* _DATASET CONTENT_
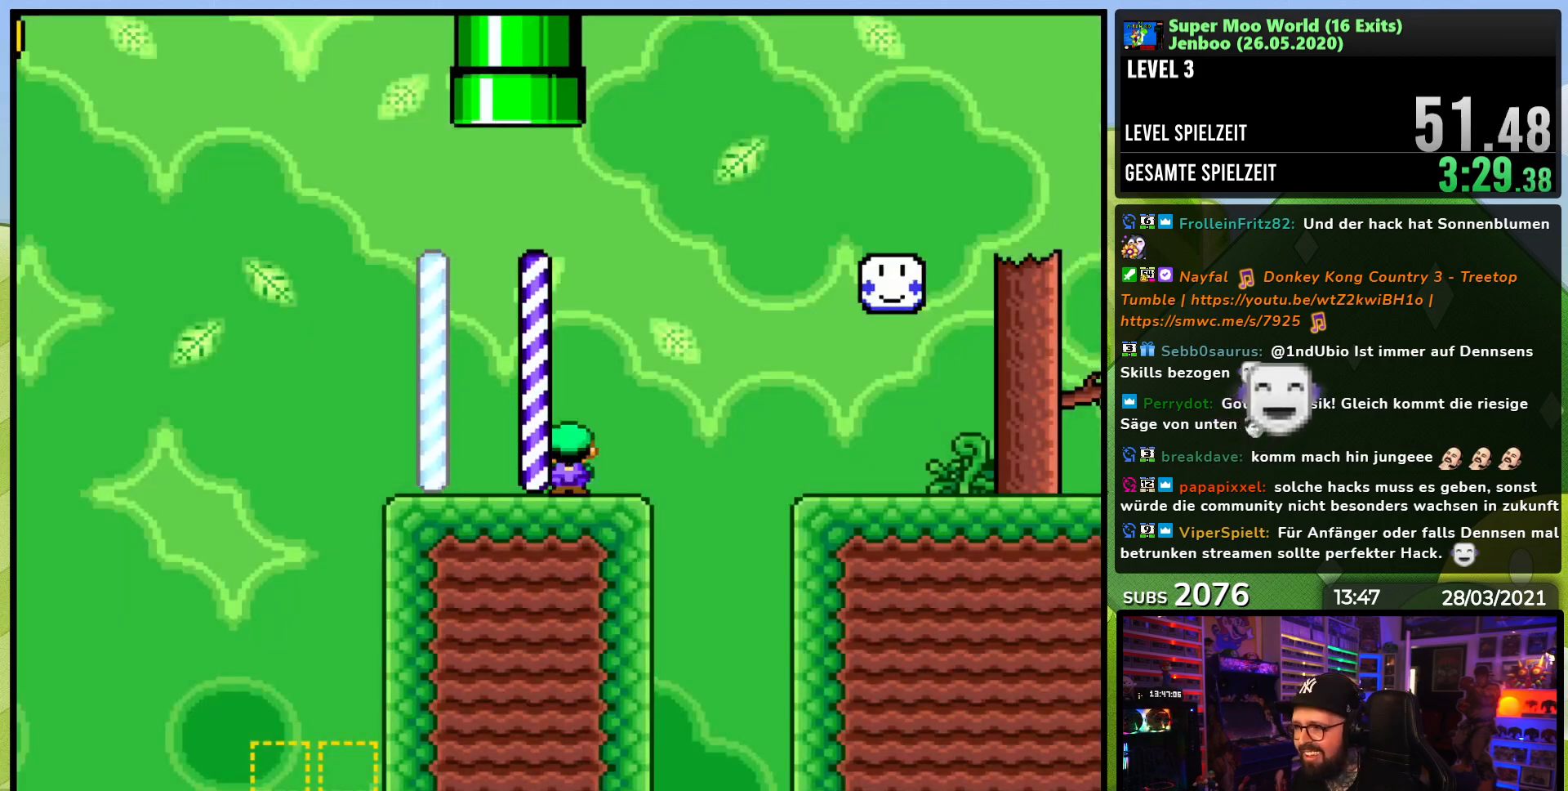
{"buttons": ["Y", "DPAD_RIGHT"], "events": [[17, "DPAD_LEFT", "down"], [33, "DPAD_LEFT", "up"], [50, "A", "up"], [150, "A", "down"], [300, "A", "up"], [350, "X", "up"], [350, "Y", "down"]]}
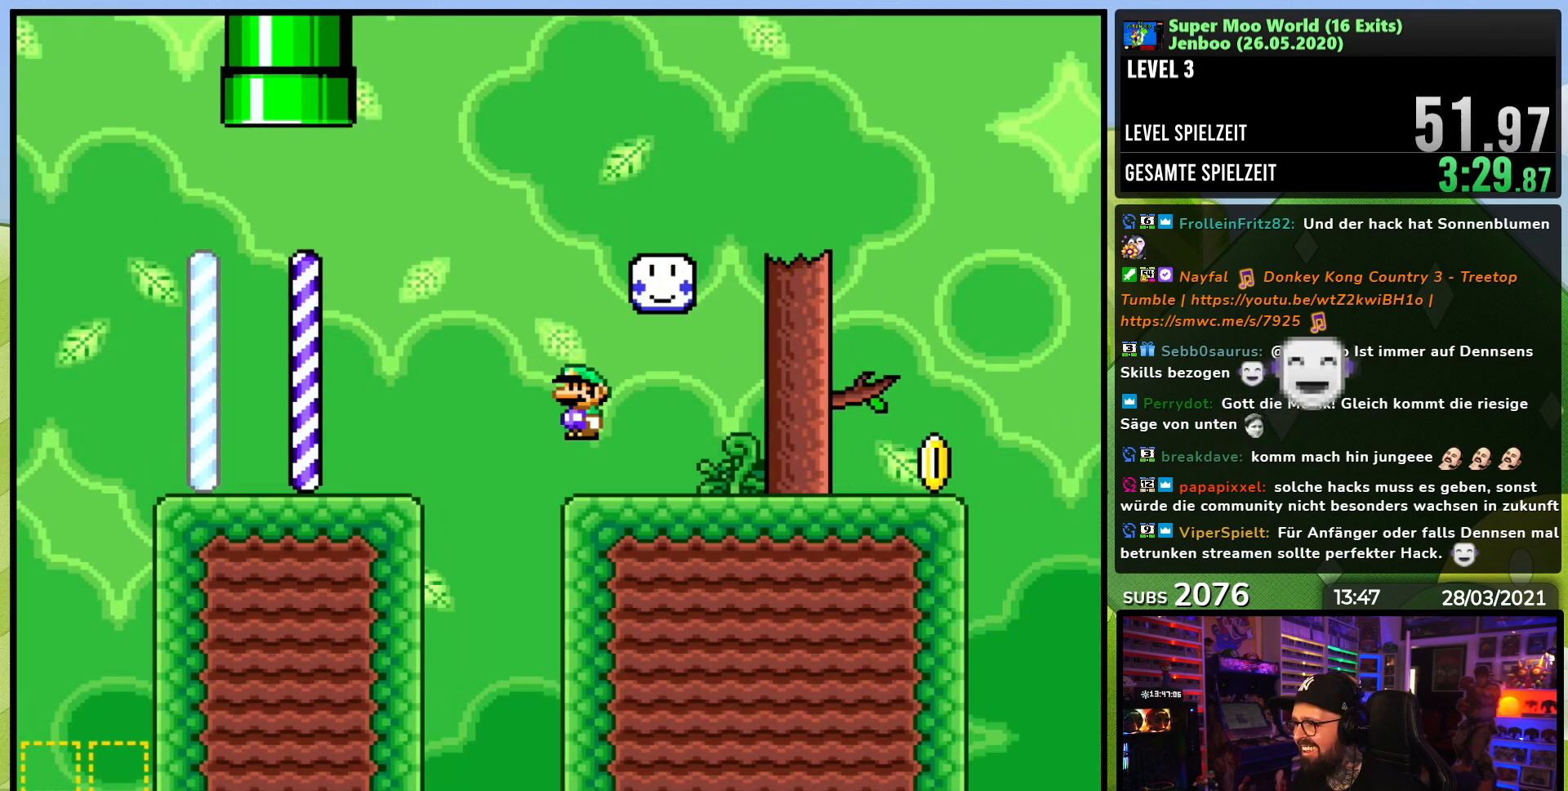
{"buttons": ["Y", "DPAD_RIGHT"], "events": []}
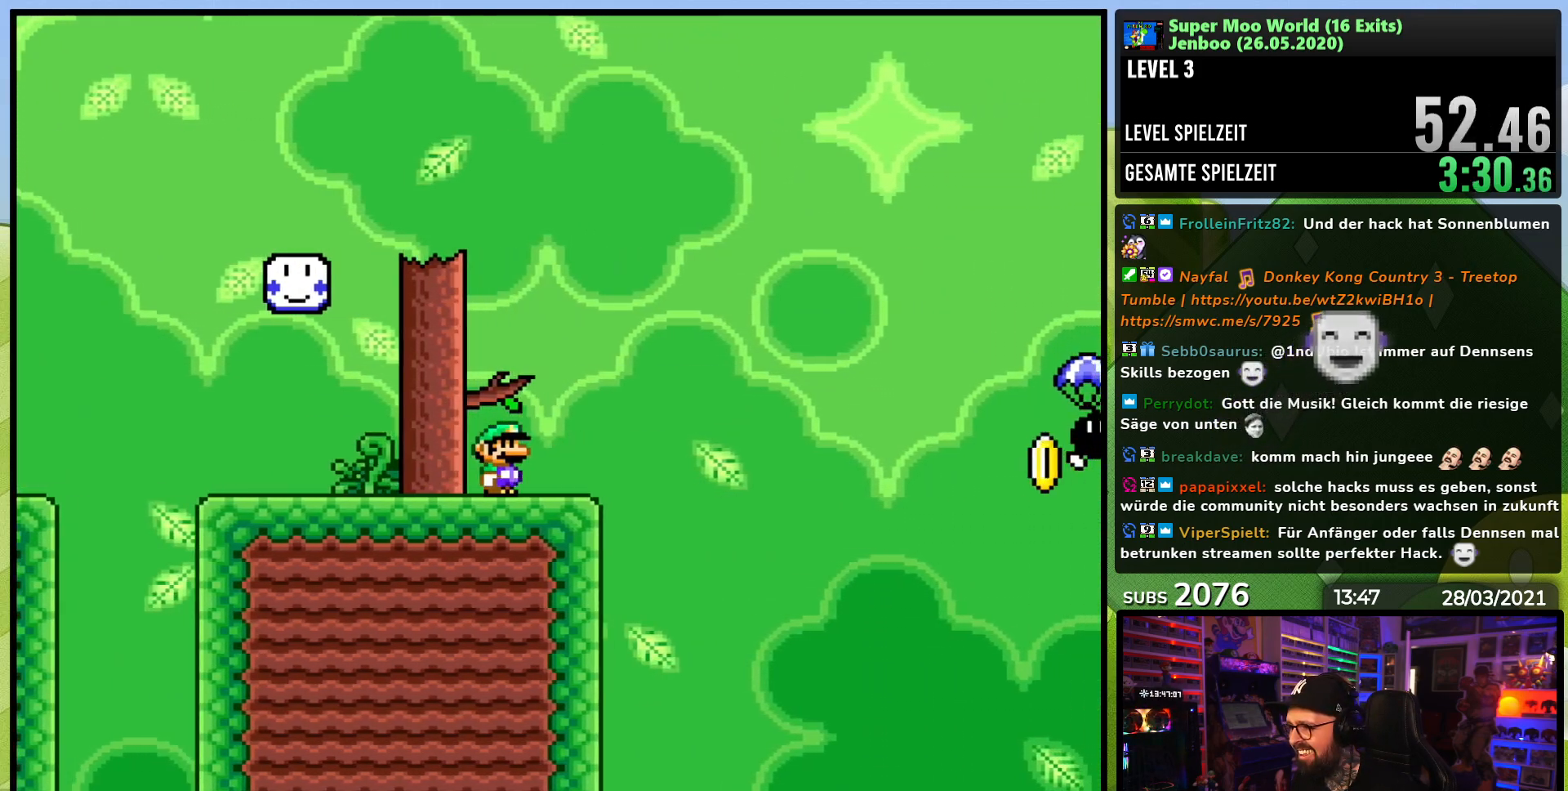
{"buttons": ["Y", "DPAD_RIGHT"]}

* _YOUR GOAL_
Wherever a line above contains "events", copy that line.

* _THE COMPLETED TASK_
{"buttons": ["Y", "DPAD_RIGHT"], "events": [[17, "DPAD_LEFT", "down"], [33, "DPAD_LEFT", "up"], [50, "A", "up"], [150, "A", "down"], [300, "A", "up"], [350, "X", "up"], [350, "Y", "down"]]}
{"buttons": ["Y", "DPAD_RIGHT"], "events": []}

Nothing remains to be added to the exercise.